Oxygen therapy is not used without cost or adverse effects. High-flow oxygen apparatus is uncomfortable to wear (Chanques), has been associated with pulmonary toxicity (Stogner) and the patient would be limited to bed. For these reasons its use in a paediatric population may not be desirable.

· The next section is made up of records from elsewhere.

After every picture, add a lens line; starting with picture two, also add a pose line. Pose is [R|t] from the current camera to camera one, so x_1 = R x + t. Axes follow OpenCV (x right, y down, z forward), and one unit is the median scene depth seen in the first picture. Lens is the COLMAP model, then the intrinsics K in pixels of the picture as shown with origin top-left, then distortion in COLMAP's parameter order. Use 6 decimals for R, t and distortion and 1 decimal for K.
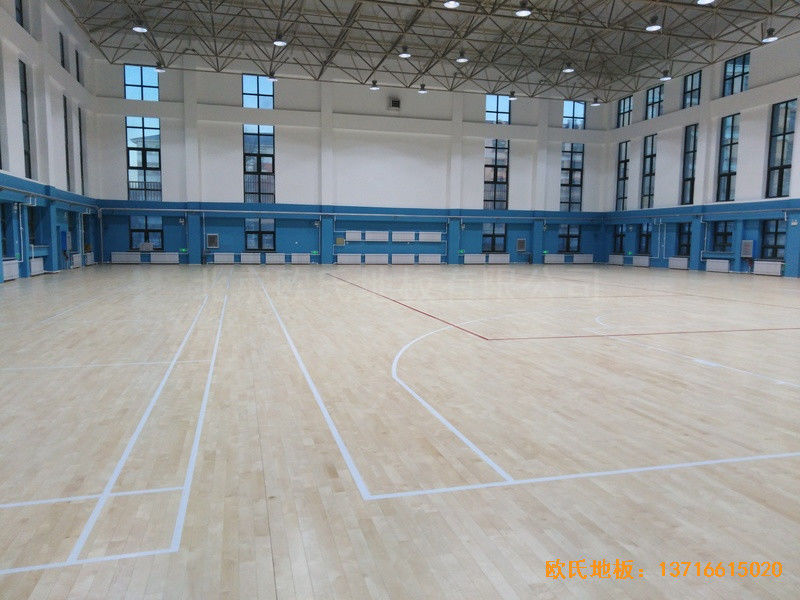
lens RADIAL K [[604.9, 0, 406.3], [0, 604.9, 306.5], [0, 0, 1]] dist [0.038042, -0.036845]
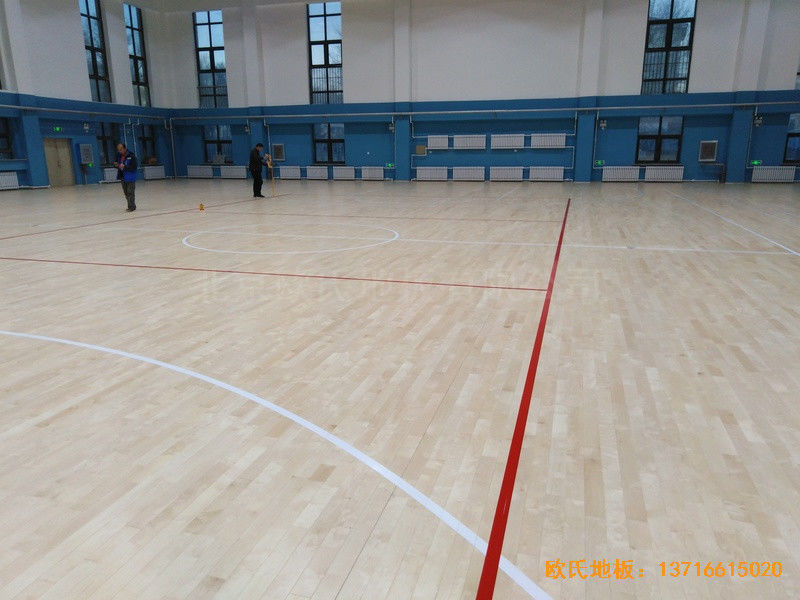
lens RADIAL K [[604.9, 0, 397.0], [0, 604.9, 297.9], [0, 0, 1]] dist [0.038042, -0.036845]
pose [[0.847901, 0.110322, -0.518548, 0.280049], [-0.043082, 0.989212, 0.140011, -0.028890], [0.528400, -0.096376, 0.843507, 0.316889]]
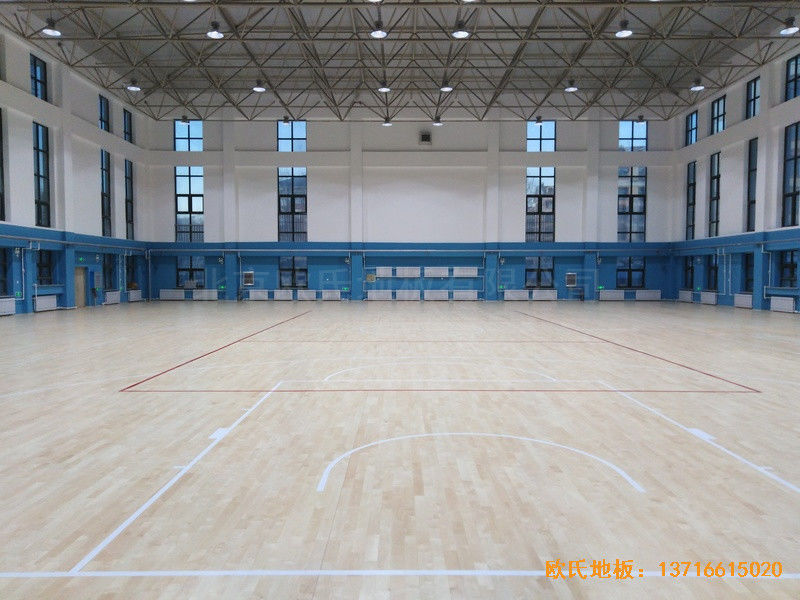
lens RADIAL K [[604.9, 0, 402.9], [0, 604.9, 302.5], [0, 0, 1]] dist [0.038042, -0.036845]
pose [[0.964221, 0.002487, -0.265087, 0.202878], [-0.019606, 0.997887, -0.061949, -0.006719], [0.264373, 0.064930, 0.962232, 0.061448]]
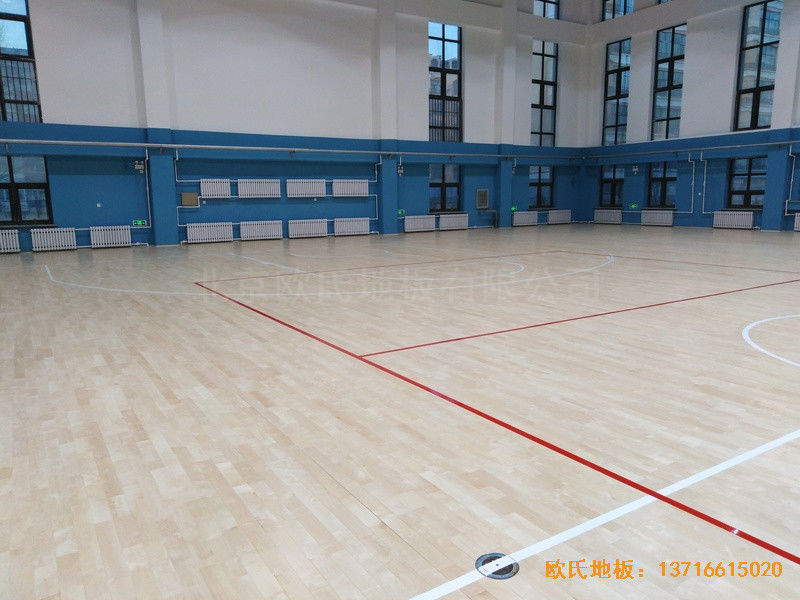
lens RADIAL K [[604.9, 0, 402.9], [0, 604.9, 298.0], [0, 0, 1]] dist [0.038042, -0.036845]
pose [[0.955929, -0.072863, 0.284413, -0.088441], [0.056366, 0.996241, 0.065774, -0.047008], [-0.288136, -0.046844, 0.956443, 0.436255]]
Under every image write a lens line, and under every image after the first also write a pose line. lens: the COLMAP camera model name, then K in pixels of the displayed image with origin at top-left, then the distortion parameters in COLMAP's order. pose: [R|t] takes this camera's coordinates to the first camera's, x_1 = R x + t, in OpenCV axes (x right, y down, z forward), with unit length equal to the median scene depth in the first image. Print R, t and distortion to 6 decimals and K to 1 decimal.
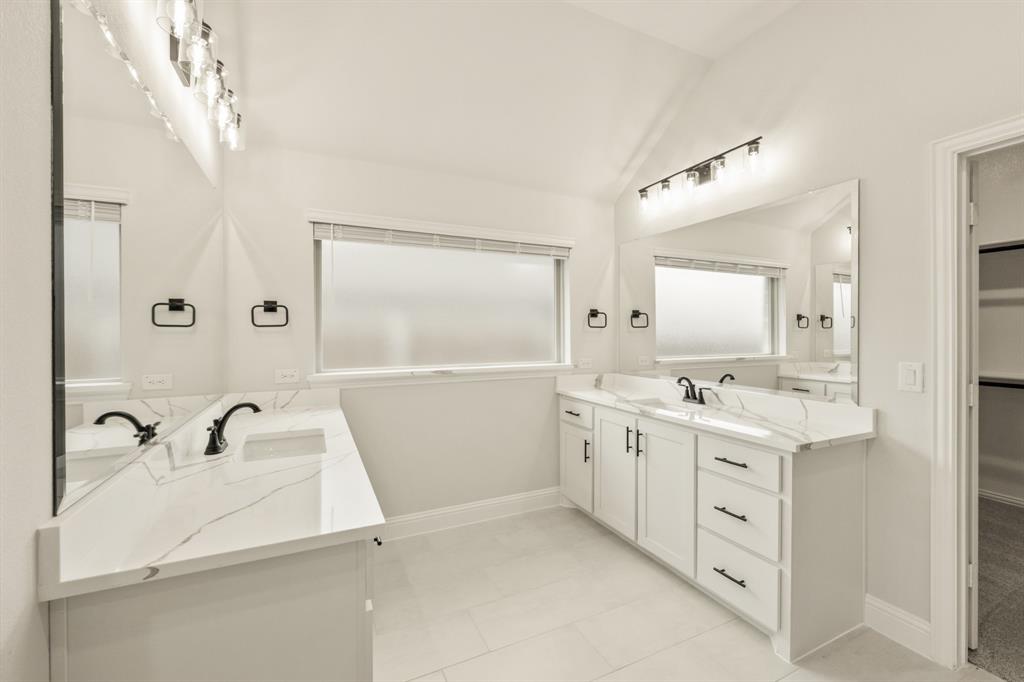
lens RADIAL K [[417.7, 0, 512.0], [0, 417.7, 341.0], [0, 0, 1]] dist [-0.000729, -0.000079]
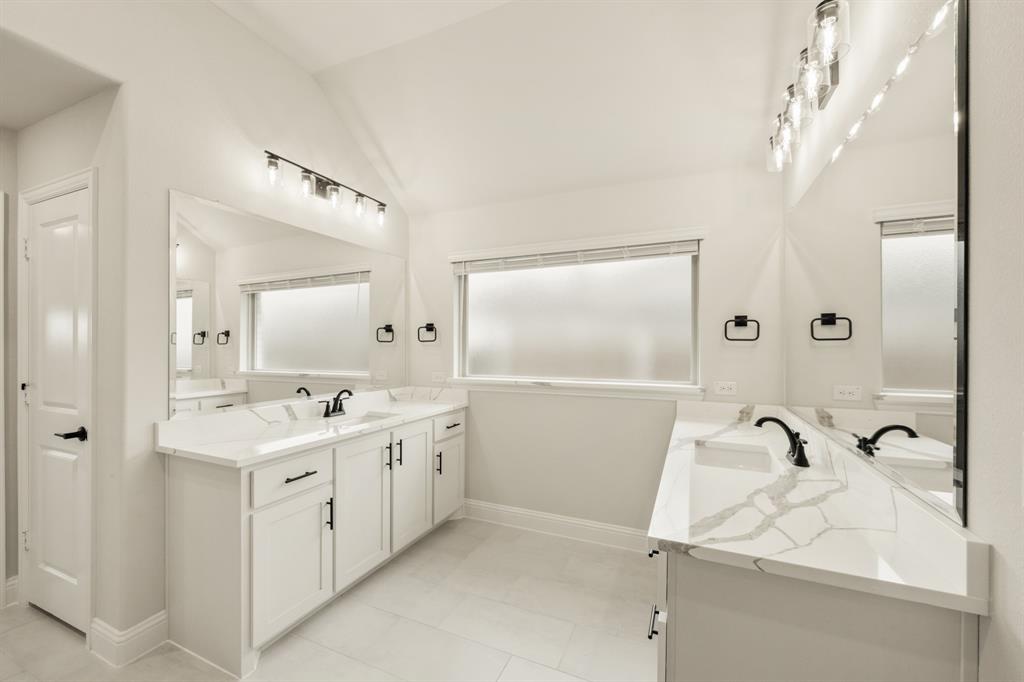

Oxygen has been demonstrated to increase the resolution rate of spontaneous pneumothoraces in animals. The evidence for its effect in humans is poor but would suggest that in small pneumothoraces, oxygen may double the rate at which pneumothoraces are re-absorbed and increase the rate by up to fivefold in large pneumothoraces. Although oxygen may increase pneumothorax recovery rates, the limited evidence for its benefit does not outweigh the short-term disadvantages and potential long-term toxicities of unnecessary oxygen therapy and oxygen should be reserved for those who are hypoxic.

Clinical Bottom Line

There is weak evidence that high-flow oxygen use causes faster re-absorption of pneumothoraces (grade c).

The benefits of high-flow oxygen do not outweigh the risks and difficulties of its use unless the patient is hypoxic (grade d).


  1. Henry M, Arnold T, Harvey J. BTS guidelines for the management of spontaneous pneumothorax. Thorax 2003;58(Suppl II):ii39–52.
  2. England GJ, Hill RC, Timberlake GA, et al. Resolution of experimental pneumothorax in rabbits by graded oxygen therapy. J Trauma 1998;45:333–4.
  3. Northfield TC. Oxygen therapy for spontaneous pneumothorax. Br Med J 1971;4:86–8.
  4. Catterall M, Snow M. The polymask as a means of administering oxygen. BMJ 1960;1:1255–6.
  5. Chanques G, Constantin JM, Sauter M, et al. Discomfort associated with underhumidified high-flow oxygen therapy in critically ill patients. Intensive Care Med 2009;35:996–1003.
  6. Stogner SW, Payne DK. Oxygen toxicity. Ann Pharmacother 1992;26:1554–62.